"C'était avant tout sa mauvaise tête imperturbable qui l'empêchait d'être ordinaire". Johannes Rau, président allemand, à propos de Stefan Heym, après son décès.
Le 4 novembre 1989, lors de l'énorme manifestation joyeusement contestataire organisée à Berlin-Est, Stefan Heym prend la parole : "C'est comme si on avait défoncé une fenêtre après toutes ces années de stagnation intellectuelle, économique et politique, après toutes ces années de stupidité et de puanteur, de phraséologie creuse et d'arbitraire bureaucratique".
Le parcours de cette forte tête est emblématique du siècle qui s'achève. Né en 1913 à Chemnitz (future Karl-Marx-Stadt du temps de la RDA), dans une famille de commerçants juifs, militant antinazi dès son adolescence, il s'exile à Prague puis à Chicago en 1935, où il poursuit des études de littérature. En 1942, journaliste dans une revue antifasciste à New York, il publie son premier roman en anglais Hostages, basé sur un fait réel, la prise en otage de son père par la Gestapo.
En 1943, il s'engage dans l'armée américaine et participe au débarquement de Normandie.
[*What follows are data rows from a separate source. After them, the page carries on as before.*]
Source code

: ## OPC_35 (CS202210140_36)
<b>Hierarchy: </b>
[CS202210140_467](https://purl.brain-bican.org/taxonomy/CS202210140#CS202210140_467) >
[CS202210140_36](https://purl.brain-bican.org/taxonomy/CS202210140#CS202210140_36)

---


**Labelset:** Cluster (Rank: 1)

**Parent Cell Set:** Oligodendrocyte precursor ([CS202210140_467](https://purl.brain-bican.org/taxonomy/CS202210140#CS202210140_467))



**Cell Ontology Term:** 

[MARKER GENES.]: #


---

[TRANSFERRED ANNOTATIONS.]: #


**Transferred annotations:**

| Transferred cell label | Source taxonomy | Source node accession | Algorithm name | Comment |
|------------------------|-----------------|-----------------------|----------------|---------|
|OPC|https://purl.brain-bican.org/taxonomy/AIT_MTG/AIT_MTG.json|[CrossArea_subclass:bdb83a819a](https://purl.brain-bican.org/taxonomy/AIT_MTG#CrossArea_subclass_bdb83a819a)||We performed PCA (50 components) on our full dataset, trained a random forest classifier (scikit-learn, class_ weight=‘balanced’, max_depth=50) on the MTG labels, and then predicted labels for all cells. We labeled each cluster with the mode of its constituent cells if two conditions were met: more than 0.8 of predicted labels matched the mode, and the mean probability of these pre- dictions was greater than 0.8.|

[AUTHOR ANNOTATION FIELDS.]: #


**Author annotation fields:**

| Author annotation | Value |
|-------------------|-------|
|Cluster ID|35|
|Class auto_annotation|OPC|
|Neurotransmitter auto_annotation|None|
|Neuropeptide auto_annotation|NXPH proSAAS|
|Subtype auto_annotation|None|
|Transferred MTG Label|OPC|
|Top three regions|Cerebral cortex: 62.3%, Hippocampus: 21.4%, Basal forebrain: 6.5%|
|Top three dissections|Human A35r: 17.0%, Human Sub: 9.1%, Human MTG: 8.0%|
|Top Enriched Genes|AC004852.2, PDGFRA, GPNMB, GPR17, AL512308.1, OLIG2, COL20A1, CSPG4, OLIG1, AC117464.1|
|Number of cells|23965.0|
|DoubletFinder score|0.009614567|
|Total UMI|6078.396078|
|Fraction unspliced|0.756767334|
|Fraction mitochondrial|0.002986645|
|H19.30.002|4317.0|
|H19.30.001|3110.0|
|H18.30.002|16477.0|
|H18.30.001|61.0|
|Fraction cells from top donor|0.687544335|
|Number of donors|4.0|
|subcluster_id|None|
Chargé de la rédaction d'articles et d'émissions de radio justifiant l'engagement américain dans le conflit, il refuse de participer à la propagande antisoviétique. Il raconte cette expérience dans son deuxième roman, The Crusaders, publié en 1948, et devient une cible du maccarthysme. En 1951, il part pour l'Allemagne de l'Est.
Choyé puis censuré
Choyé par le régime, Stefan Heym publie, dans le Berliner Zeitung, une série de reportages enthousiastes en Union Soviétique. Mais ses relations avec l'état est-allemand ne tardent pas à se détériorer. Son roman Une semaine en juin, qui traite de la révolte des Berlinois de l'Est en 1953, est censuré. Protégé par sa notoriété, il se définit comme socialiste critique, fustigeant un parti qui "prétend représenter la classe ouvrière mais n'est fait que de tyrans petits-bourgeois". Il est mis au ban de l'Union des écrivains est-allemand, ses livres sont publiés à l'Ouest. Il pourrait s'exiler encore une fois. Mais il reste, véritable poil-à-gratter du régime. Stefan Heym plaide pour une alternative socialiste, et se méfie du "rachat" de la RDA par la RFA.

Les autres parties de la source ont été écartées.